▶ **What to produce**
Pick up the committee-selection math solution where it stops and write the next part.

10. IB Exam Style Question: A committee of 4 people is to be selected from a group of 8 seniors and 5 juniors.
a) How many different committees can be formed in total?
b) How many committees can be formed if the committee must consist of exactly 2 seniors and 2 juniors?
c) How many committees can be formed if there must be at least one junior on the committee?
Show Answer
Solution:
a) For the total number of committees, we are just choosing 4 people from the total group of $8+5=13$ people. Order doesn’t matter, so it’s a combination.
Total possible committees = $^{13}C_4 = \frac{13!}{4!9!} = 715$.
b) This is a multi-step problem. We need to choose 2 seniors from 8 AND choose 2 juniors from 5. We use combinations for each choice and the multiplication principle to combine them.

(Data records)
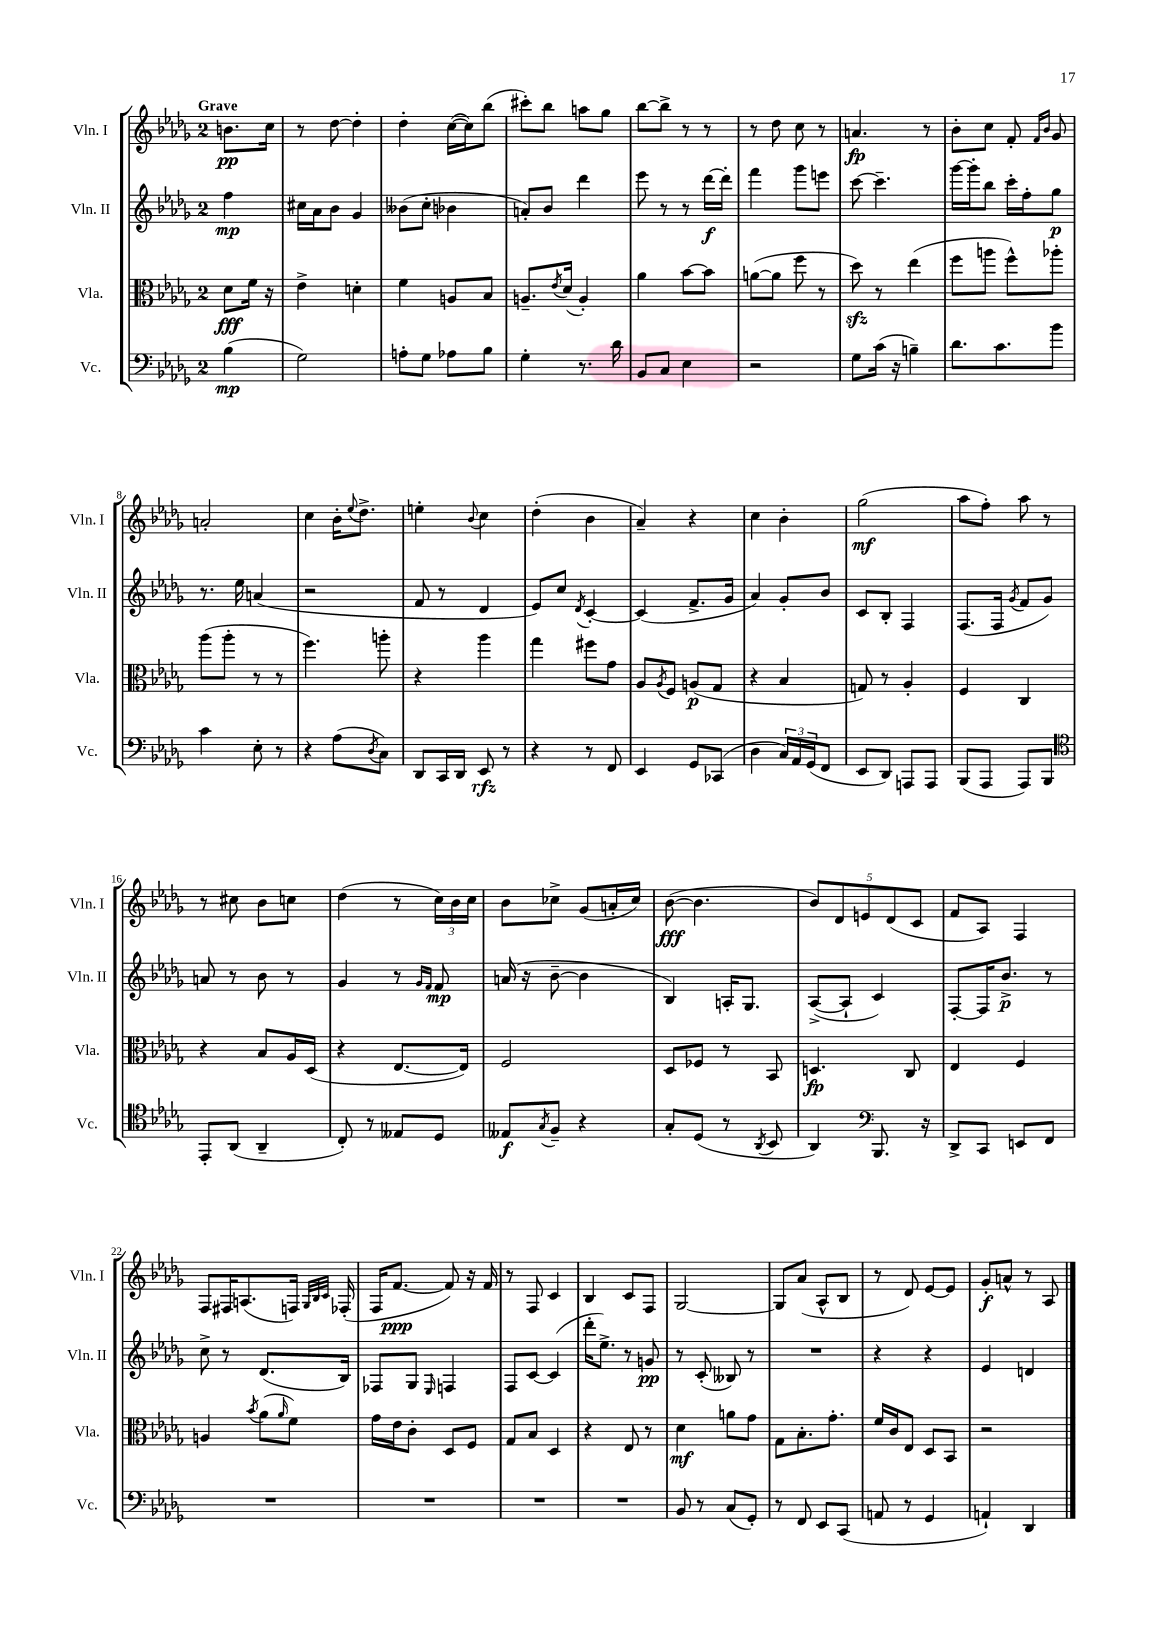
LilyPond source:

<<
\new StaffGroup <<
\new Staff = "s0" \with { instrumentName = "Vln. I" shortInstrumentName = "Vln. I" } {
    \clef treble \key des \major \once \override Staff.TimeSignature.style = #'single-digit \time 2/4 \partial 4 \tempo "Grave"
    b'8.\pp c''16 |
    r8 des''8~ des''4-. |
    des''4-. c''16~( c''16) bes''8( |
    cis'''8-.) bes''8 a''8 ges''8 |
    bes''8~ bes''8-> r8 r8 |
    r8 des''8 c''8 r8 |
    a'4.\fp r8 |
    bes'8-. c''8 f'8-. \grace { f'16 bes'16 } ges'8 |
    a'2-. |
    c''4 bes'16-. \appoggiatura { ees''8 } des''8.-> |
    e''4-. \appoggiatura { bes'8 } c''4 |
    des''4-.( bes'4 |
    aes'4--) r4 |
    c''4 bes'4-. |
    ges''2\mf( |
    aes''8 f''8-.) aes''8 r8 |
    r8 cis''8 bes'8 c''8 |
    des''4( r8 \tuplet 3/2 { c''16) bes'16 c''16 } |
    bes'8 ces''8-> ges'8( a'16-. ces''16) |
    bes'8~\fff( bes'4. |
    \tuplet 5/4 { bes'8) des'8 e'8 des'8( c'8 } |
    f'8 aes8) f4 |
    f8 fis16 a8.( f16) \grace { ges32 bes32 c'32 } fes16-.( |
    f16 f'8.~\ppp f'8) r16 f'16 |
    r8 f8 c'4 |
    bes4 c'8 f8 |
    ges2~ |
    ges8 aes'8( aes8-^ bes8 |
    r8 des'8) ees'8~ ees'8 |
    ges'8-.\f a'8-^ r8 aes8 \bar "|." |
}
\new Staff = "s1" \with { instrumentName = "Vln. II" shortInstrumentName = "Vln. II" } {
    \clef treble \key des \major \once \override Staff.TimeSignature.style = #'single-digit \time 2/4 \partial 4
    f''4\mp |
    cis''16 aes'16 bes'8 ges'4 |
    beses'8( c''8-. bes'4 |
    a'8-.) bes'8 des'''4 |
    ees'''8 r8 r8 des'''16~\f des'''16-. |
    f'''4 ges'''8 e'''8 |
    c'''8~ c'''4.-- |
    ges'''16~ ges'''16-. bes''8 c'''16-. f''16-. ges''8\p |
    r8. ees''16 a'4( |
    r2 |
    f'8 r8 des'4 |
    ees'8) c''8 \acciaccatura { des'8 } c'4~-. |
    c'4( f'8.-> ges'16 |
    aes'4) ges'8-. bes'8 |
    c'8 bes8-. f4 |
    f8.( f16 \acciaccatura { ges'8 } f'8 ges'8) |
    a'8 r8 bes'8 r8 |
    ges'4 r8 \grace { ges'16 f'16 } f'8\mp |
    a'16( r16 bes'8~-- bes'4 |
    bes4) a16-. ges8. |
    aes8~->( aes8-! c'4) |
    f8~-. f16 bes'8.->\p r8 |
    c''8-> r8 des'8.( bes16) |
    fes8 ges8 \grace { ees16 } f4 |
    f8 c'8~ c'4( |
    des'''16-. ees''8.->) r8 g'8\pp |
    r8 c'8-.( beses8) r8 |
    R2 |
    r4 r4 |
    ees'4 d'4 \bar "|." |
}
\new Staff = "s2" \with { instrumentName = "Vla." shortInstrumentName = "Vla." } {
    \clef alto \key des \major \once \override Staff.TimeSignature.style = #'single-digit \time 2/4 \partial 4
    des'8\fff f'16 r16 |
    ees'4-> d'4-. |
    f'4 a8 bes8 |
    a8.-- \acciaccatura { ees'8 } des'16( a4-.) |
    aes'4 bes'8~ bes'8 |
    a'8~( a'8 f''8 r8 |
    des''8\sfz) r8 ees''4( |
    f''8 a''8 f''8-^) aes''8-. |
    aes''8( aes''8-. r8 r8 |
    f''4.) a''8-. |
    r4 aes''4 |
    ges''4 fis''8 ges'8 |
    aes8 \acciaccatura { aes8 } f8 a8\p( ges8 |
    r4 bes4 |
    g8) r8 aes4-. |
    f4 c4 |
    r4 bes8 aes16 des16( |
    r4 ees8.~ ees16) |
    f2 |
    des8 fes8 r8 bes,8 |
    d4.\fp c8 |
    ees4 f4 |
    a4 \acciaccatura { bes'8 } aes'8( \grace { aes'16 } f'8) |
    ges'16 ees'16 c'8-. des8 f8 |
    ges8 bes8 des4 |
    r4 ees8 r8 |
    des'4\mf a'8 ges'8 |
    ges8 bes8.-. ges'8.-. |
    f'16 c'16 ees8 des8 bes,8 |
    r2 \bar "|." |
}
\new Staff = "s3" \with { instrumentName = "Vc." shortInstrumentName = "Vc." } {
    \clef bass \key des \major \once \override Staff.TimeSignature.style = #'single-digit \time 2/4 \partial 4
    bes4\mp( |
    ges2) |
    a8-. ges8 aes8 bes8 |
    ges4-. r8. des'16 |
    bes,8 c8 ees4 |
    r2 |
    ges8 c'16( r16 b4--) |
    des'8. c'8. bes'8 |
    c'4 ees8-. r8 |
    r4 aes8( \acciaccatura { des8 } c8) |
    des,8 c,16 des,16 ees,8\rfz r8 |
    r4 r8 f,8 |
    ees,4 ges,8 ces,8( |
    des4 \tuplet 3/2 { c16) aes,16 ges,16( } f,8 |
    ees,8 des,8) a,,8 a,,8 |
    bes,,8( aes,,8 aes,,8) bes,,8 |
    \clef tenor ees,8-. aes,8( aes,4-- |
    c8-.) r8 eeses8 des8 |
    eeses8\f \acciaccatura { ges8 } f8-- r4 |
    ges8-. des8( r8 \acciaccatura { aes,8 } bes,8 |
    aes,4) \clef bass bes,,8. r16 |
    des,8-> c,8 e,8 f,8 |
    R2 |
    R2 |
    R2 |
    R2 |
    bes,8 r8 c8( ges,8-.) |
    r8 f,8 ees,8 c,8( |
    a,8 r8 ges,4 |
    a,4-!) des,4 \bar "|." |
}
>>
>>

▶ **Response to the exercise**
Ways to choose seniors: $^{8}C_2 = \frac{8!}{2!6!} = 28$
Ways to choose juniors: $^{5}C_2 = \frac{5!}{2!3!} = 10$
Total committees with 2 seniors and 2 juniors = $28 \times 10 = 280$.
c) ‘At least one’ is a clue for using an indirect method. The opposite of ‘at least one junior’ is ‘zero juniors’ (i.e., a committee of all seniors). We can find the total committees and subtract the unwanted ones.
Total committees (from part a) = 715.
Committees with zero juniors (all 4 are seniors): Choose 4 seniors from 8. $^{8}C_4 = \frac{8!}{4!4!} = 70$.
Committees with at least one junior = Total committees – Committees with no juniors.
$715 – 70 = 645$.